What the Feasibility Study Has to Settle
Before any dredge contract gets signed, the study has to answer a sequence of questions, and each one feeds the next. The Corps retains the final say on all of them.
- Design vessel. The study projects which ship class will be most common in Savannah’s future, then sizes the channel to that vessel rather than today’s fleet.
- Estuary impact. Engineers assess how deepening and widening would affect the Savannah River estuary, the salt-marsh system the channel cuts through, a review that drove much of SHEP’s cost and schedule.
- National economic benefit. The analysis weighs construction cost against benefit to the nation. The previous feasibility work found $7.70 in economic benefit for every dollar spent on construction, the kind of ratio that helps a project survive the federal queue.
Only after those pieces line up does the Corps recommend to Congress whether to expand the harbor at all. Approval there is not a formality. It is the gate that decides whether the project exists.
The Buildout Behind the Berths
The channel study does not stand alone. GPA is spending across the network so the landside can keep pace with whatever depth the river ends up at, and several of those pieces are already in the ground.
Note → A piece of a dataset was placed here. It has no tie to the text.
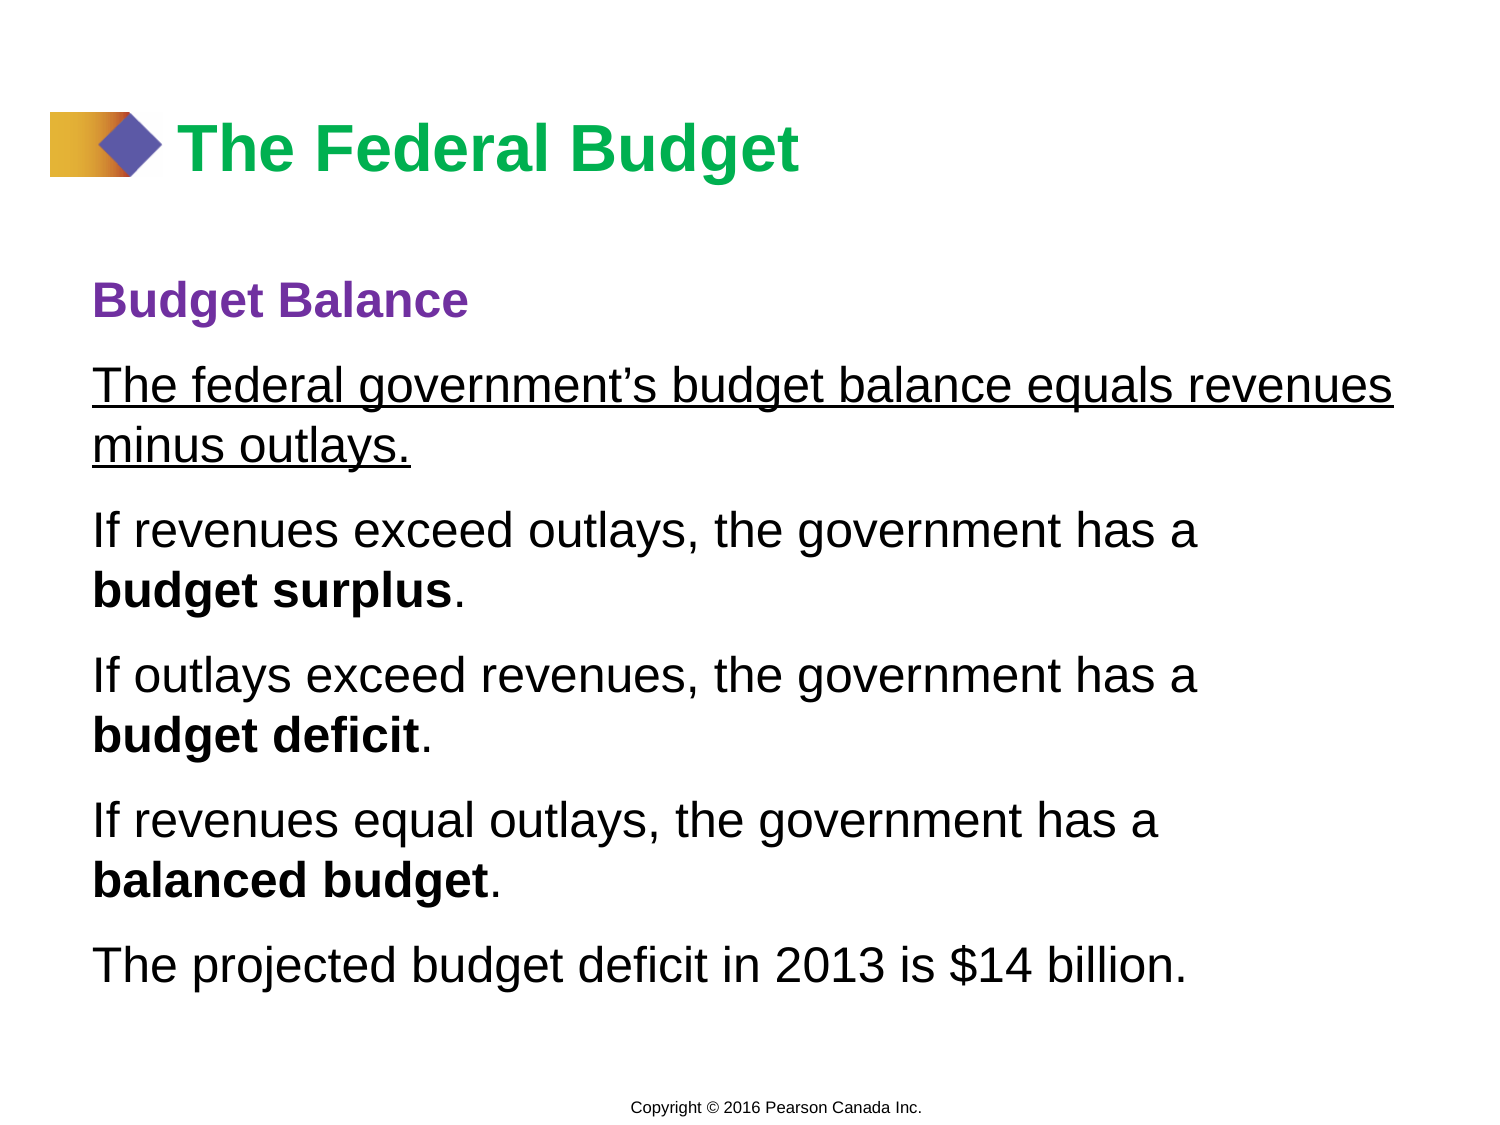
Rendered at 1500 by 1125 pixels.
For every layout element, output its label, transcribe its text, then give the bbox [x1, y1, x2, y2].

title The Federal Budget [162, 17, 1425, 273]
picture [50, 112, 162, 177]
list Budget Balance The federal government’s budget balance equals revenues minus outlays. If revenues exceed outlays, the government has a budget surplus. If outlays exceed revenues, the government has a budget deficit. If revenues equal outlays, the government has a balanced budget. The projected budget deficit in 2013 is $14 billion. [59, 259, 1410, 1003]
- Five new container berths are on the way at the Port of Savannah, adding ship-handling capacity at the dock.
- The new Gainesville Inland Port extends the port’s reach inland by rail, pulling boxes off coastal roads.
- A $44.5 million U.S. Customs inspection warehouse came online at Garden City Terminal in 2025, more than doubling federal inspection space to 300,000 square feet with refrigerated capacity for agricultural imports.
- Multiple Georgia Department of Transportation projects feed the highway and rail links around the terminals.
Cold cargo is part of why that warehouse matters. Savannah’s frozen poultry export growth leans on exactly this kind of refrigerated handling, and you can track the wider container picture through the authority’s port traffic statistics. Deepening the channel without the berths, rail and inspection space behind it would just move the bottleneck onshore.
Section 203 and the Bet on Speed
The Study Sponsor Leads, the Corps Signs Off
The choice of Section 203 is the most telling detail. Under that authority, the non-federal sponsor, in this case GPA, leads the feasibility study itself instead of waiting in line for the Corps to schedule and run it. The Corps still provides technical help and keeps final review and approval, including the environmental and economic findings. The idea is to compress the front end, the years of analysis that pushed SHEP so far behind its own design.
The Clock That Beat the Last Project
That is the bet GPA is placing. Board Chairman Alec Poitevint framed the filing as getting ahead of demand rather than reacting to it, calling it a proactive step to keep the Port of Savannah competitive. The math points the same way. A port serving 16,000-TEU ships in a channel built for half that size loses cargo per call and time on the tide, and every year of delay widens the gap with deeper rivals.
The path from here is long and fixed. The study has to land, the Corps has to recommend deepening to Congress, lawmakers have to authorize it, and federal and non-federal money has to follow before a single dredge boat moves. SHEP needed more than two decades to walk that route. The ships did not wait then, and there is no sign they will wait now.